Both GSE72251 and GSE72245 were preprocessed by removing high-detection p-values, SNP-containing, cross-reactive and heterochromosomic probes (which were replaced by ‘null’) and both datasets were normalized using the peak-based approach. Methylation and mRNA data as well as clinical information from The Cancer Genome Atlas (TCGA) [28] were downloaded from the cBioportal [29] and used as another validation dataset. This data is comprised of 550 samples and 16,474 genes. Based on the assumption that DNA methylation is a common epigenetic signaling tool that cells use to lock genes in the ‘off’ state [30], only the CpG probe showing the strongest negative correlation with gene expression was kept and used as the methylation probe of the gene when multiple probes existed to target one single gene. Besides, as pCpGs with gene regulatory roles typically occur in the promoter region of the targeted gene [30], it is unlikely to select a CpG that is functionally irrelevant to the gene in question using this function-based approach, e.g., if a CpG happened to be located in the 3’UTR of gene A and in the promoter region of gene B, its association could only be possibly found with gene B but not with gene A.

All samples were classified into triple negative (TN), HER2 positive (HER2p) and luminal subtypes according to estrogen receptor (ER), progestogen receptor (PR) and human epithelial receptor 2 (HER2) immunohistochemistry status (i.e., HER2p = ER-PR-HER2+, luminal = ER + |PR+, TN = ER-PR-HER2-).

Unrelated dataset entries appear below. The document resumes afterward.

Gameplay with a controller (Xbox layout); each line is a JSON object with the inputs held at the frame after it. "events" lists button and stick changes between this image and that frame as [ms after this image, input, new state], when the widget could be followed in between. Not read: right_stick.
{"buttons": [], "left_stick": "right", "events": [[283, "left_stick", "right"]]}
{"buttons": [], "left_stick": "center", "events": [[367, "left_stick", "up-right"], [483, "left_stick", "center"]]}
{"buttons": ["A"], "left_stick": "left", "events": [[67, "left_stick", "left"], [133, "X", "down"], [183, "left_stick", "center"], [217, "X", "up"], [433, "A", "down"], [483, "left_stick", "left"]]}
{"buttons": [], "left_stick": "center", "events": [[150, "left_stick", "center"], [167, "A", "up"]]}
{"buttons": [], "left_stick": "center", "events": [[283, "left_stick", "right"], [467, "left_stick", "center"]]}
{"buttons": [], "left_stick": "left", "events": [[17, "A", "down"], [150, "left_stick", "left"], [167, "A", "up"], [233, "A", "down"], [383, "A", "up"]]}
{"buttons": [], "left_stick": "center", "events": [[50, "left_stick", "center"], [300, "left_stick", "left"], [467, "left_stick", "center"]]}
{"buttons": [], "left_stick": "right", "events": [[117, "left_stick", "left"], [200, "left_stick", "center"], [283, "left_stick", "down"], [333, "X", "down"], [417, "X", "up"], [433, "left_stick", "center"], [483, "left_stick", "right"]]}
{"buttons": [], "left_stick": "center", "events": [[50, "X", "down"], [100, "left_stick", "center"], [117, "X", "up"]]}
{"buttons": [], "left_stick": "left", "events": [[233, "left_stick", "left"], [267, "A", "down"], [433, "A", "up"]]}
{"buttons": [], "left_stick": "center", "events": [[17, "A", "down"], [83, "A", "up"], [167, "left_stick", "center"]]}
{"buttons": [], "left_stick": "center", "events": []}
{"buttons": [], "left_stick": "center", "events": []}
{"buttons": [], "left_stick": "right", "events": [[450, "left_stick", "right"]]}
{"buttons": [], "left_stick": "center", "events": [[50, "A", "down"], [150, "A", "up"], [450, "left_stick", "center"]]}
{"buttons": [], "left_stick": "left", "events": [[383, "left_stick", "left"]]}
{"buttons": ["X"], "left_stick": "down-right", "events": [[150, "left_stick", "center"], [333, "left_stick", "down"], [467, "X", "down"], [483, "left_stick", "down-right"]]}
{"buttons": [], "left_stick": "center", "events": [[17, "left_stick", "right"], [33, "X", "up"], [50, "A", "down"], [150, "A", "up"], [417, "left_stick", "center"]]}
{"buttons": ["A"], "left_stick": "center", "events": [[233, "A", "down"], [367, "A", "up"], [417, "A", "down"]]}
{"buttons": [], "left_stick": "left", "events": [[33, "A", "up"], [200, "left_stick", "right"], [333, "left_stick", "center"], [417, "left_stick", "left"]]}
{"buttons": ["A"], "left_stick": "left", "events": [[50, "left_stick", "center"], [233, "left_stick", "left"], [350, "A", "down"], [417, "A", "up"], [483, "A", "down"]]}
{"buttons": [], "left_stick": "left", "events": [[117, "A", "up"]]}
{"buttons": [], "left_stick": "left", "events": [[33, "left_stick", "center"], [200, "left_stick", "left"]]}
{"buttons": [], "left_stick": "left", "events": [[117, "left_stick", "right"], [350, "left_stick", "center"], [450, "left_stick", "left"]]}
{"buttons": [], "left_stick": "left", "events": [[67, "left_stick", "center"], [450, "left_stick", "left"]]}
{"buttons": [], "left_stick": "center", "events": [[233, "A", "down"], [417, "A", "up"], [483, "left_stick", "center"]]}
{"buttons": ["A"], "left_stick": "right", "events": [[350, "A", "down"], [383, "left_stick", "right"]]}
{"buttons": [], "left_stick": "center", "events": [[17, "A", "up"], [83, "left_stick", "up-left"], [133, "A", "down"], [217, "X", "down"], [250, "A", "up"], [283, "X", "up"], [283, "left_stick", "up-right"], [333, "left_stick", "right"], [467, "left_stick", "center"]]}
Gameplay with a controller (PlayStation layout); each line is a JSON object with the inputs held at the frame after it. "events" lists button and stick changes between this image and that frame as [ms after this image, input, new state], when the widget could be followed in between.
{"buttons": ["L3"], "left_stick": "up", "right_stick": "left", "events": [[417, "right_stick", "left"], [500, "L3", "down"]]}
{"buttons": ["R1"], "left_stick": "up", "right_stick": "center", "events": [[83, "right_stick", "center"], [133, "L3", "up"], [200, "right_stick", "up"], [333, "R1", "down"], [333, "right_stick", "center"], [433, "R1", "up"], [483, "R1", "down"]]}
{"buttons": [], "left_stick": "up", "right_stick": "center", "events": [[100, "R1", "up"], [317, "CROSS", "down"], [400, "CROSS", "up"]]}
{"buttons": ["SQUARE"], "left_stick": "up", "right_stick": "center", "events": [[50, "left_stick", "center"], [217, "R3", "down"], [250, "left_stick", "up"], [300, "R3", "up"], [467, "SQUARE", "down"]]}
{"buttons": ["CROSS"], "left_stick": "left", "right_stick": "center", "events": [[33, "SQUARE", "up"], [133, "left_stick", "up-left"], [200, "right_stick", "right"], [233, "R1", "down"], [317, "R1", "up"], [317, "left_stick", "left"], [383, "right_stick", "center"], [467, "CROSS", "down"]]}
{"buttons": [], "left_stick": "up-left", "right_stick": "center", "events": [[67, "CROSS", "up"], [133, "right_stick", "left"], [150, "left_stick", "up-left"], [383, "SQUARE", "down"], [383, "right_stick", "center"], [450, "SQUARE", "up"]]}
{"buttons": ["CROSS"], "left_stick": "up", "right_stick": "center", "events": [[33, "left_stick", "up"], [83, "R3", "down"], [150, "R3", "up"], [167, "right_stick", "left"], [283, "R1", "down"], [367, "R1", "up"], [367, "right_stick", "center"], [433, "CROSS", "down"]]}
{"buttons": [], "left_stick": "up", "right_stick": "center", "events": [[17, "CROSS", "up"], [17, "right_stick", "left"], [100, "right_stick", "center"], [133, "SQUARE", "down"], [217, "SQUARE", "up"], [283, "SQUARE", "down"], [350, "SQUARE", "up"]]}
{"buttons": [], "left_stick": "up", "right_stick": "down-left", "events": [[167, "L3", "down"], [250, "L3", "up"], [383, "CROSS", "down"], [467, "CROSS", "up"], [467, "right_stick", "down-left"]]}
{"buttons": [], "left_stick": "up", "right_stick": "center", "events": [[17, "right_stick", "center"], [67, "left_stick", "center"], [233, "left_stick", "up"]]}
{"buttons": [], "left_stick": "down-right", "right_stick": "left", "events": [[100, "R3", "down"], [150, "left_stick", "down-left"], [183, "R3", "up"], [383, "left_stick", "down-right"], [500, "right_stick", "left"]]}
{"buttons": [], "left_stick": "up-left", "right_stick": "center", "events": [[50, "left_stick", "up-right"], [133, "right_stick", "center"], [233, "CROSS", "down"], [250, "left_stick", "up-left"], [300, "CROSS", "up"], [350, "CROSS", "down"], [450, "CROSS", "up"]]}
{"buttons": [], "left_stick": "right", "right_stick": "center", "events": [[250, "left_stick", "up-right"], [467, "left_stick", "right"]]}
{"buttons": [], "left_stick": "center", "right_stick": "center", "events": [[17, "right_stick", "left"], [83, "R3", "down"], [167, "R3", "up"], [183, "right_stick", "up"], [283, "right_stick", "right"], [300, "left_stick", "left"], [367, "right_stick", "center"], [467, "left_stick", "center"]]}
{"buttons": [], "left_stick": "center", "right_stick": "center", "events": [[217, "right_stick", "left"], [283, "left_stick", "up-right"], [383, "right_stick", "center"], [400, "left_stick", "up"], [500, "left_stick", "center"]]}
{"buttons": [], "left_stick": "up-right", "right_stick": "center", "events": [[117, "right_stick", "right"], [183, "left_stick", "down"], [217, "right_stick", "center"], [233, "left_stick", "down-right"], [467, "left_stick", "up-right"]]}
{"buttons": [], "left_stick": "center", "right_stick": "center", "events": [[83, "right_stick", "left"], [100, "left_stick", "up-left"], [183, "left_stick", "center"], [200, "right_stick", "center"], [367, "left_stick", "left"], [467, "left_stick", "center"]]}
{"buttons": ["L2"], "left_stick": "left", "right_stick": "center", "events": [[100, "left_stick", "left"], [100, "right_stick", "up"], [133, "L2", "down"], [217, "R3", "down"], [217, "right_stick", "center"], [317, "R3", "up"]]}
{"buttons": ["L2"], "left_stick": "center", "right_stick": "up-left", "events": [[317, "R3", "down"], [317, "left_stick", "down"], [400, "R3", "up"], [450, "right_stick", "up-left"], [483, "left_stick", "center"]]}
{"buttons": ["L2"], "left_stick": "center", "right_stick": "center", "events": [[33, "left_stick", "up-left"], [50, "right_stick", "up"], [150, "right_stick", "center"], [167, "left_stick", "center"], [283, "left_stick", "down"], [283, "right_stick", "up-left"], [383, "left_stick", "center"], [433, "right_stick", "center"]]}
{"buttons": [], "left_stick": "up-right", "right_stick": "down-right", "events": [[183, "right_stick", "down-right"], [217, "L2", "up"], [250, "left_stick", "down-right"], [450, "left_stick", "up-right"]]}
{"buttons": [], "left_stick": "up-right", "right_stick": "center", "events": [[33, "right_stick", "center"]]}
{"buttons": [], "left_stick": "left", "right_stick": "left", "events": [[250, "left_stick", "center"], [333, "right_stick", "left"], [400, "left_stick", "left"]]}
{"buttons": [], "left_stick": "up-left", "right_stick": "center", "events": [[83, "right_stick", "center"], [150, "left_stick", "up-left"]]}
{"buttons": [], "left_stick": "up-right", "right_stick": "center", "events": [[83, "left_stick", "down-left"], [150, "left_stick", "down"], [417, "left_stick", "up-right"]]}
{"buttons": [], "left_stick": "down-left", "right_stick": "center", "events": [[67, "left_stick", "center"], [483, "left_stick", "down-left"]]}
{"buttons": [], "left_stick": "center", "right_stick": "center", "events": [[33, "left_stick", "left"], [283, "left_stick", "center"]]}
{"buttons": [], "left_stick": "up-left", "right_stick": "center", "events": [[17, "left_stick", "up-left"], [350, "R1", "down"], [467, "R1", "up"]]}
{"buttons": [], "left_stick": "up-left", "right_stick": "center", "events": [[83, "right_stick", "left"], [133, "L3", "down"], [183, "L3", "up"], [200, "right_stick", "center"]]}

Although luminal cancers can be further divided to the A and B subtypes, they share similar molecular patterns and are considered as one large class in many studies [31] including this paper.

Differential methylation analysis

Differential methylation analysis was performed based on student T test and Bayes theorem using the ‘limma’ [32] package from the Bioconductor [33] package. Based on the empirical Bayes method (the ‘eBayes’ function), CpG sites specifically hypo-methylated or hyper-methylated in TN breast cancers were ranked in the order of the statistical significance of methylation difference, where the Benjamin-Hochberg adjusted P-values < 0.01 was used as the significance threshold.

Survival analysis

The 10-year breast cancer overall survival (OS) analysis of the selected differentially methylated CpGs or genes (DMGs) was performed using the methylation profiles and the clinical data. The analysis was conducted using the Cox proportional hazards model, with the logrank p-value less than 0.01 being considered statistically significant. We defined CpGs with prognostic significance as pCpG and genes where pCpG reside in as pDMGs. To interrogate the prognostic value of a panel of methylation sites, we implemented a multi-methylation survival analysis where each methylation site was assigned with 1 (favorable) or 0 (unfavorable), defined as the prognostic score, according to the univariate survival analysis; and an averaged prognostic score of each sample was calculated by averaging the prognostic scores over all methylation sites for each sample, and used for sample stratification in the survival analysis.

Hierarchical clustering and purity analysis

Hierarchical clustering, an unsupervised machine learning approach, was performed using the Euclidean or pair-wise sample correlation (1-r, where ‘r’ represents the correlation) distance and the Ward linkage [34]. The subtyping performance of pDMGs was assessed by the purity statistics at cutoffs ranged from 1 to 10. The purity of each cluster was computed by assigning it to the most represented breast cancer subtype by its encompassed nodes following the calculation of the fraction of nodes with correct assignment in each cluster.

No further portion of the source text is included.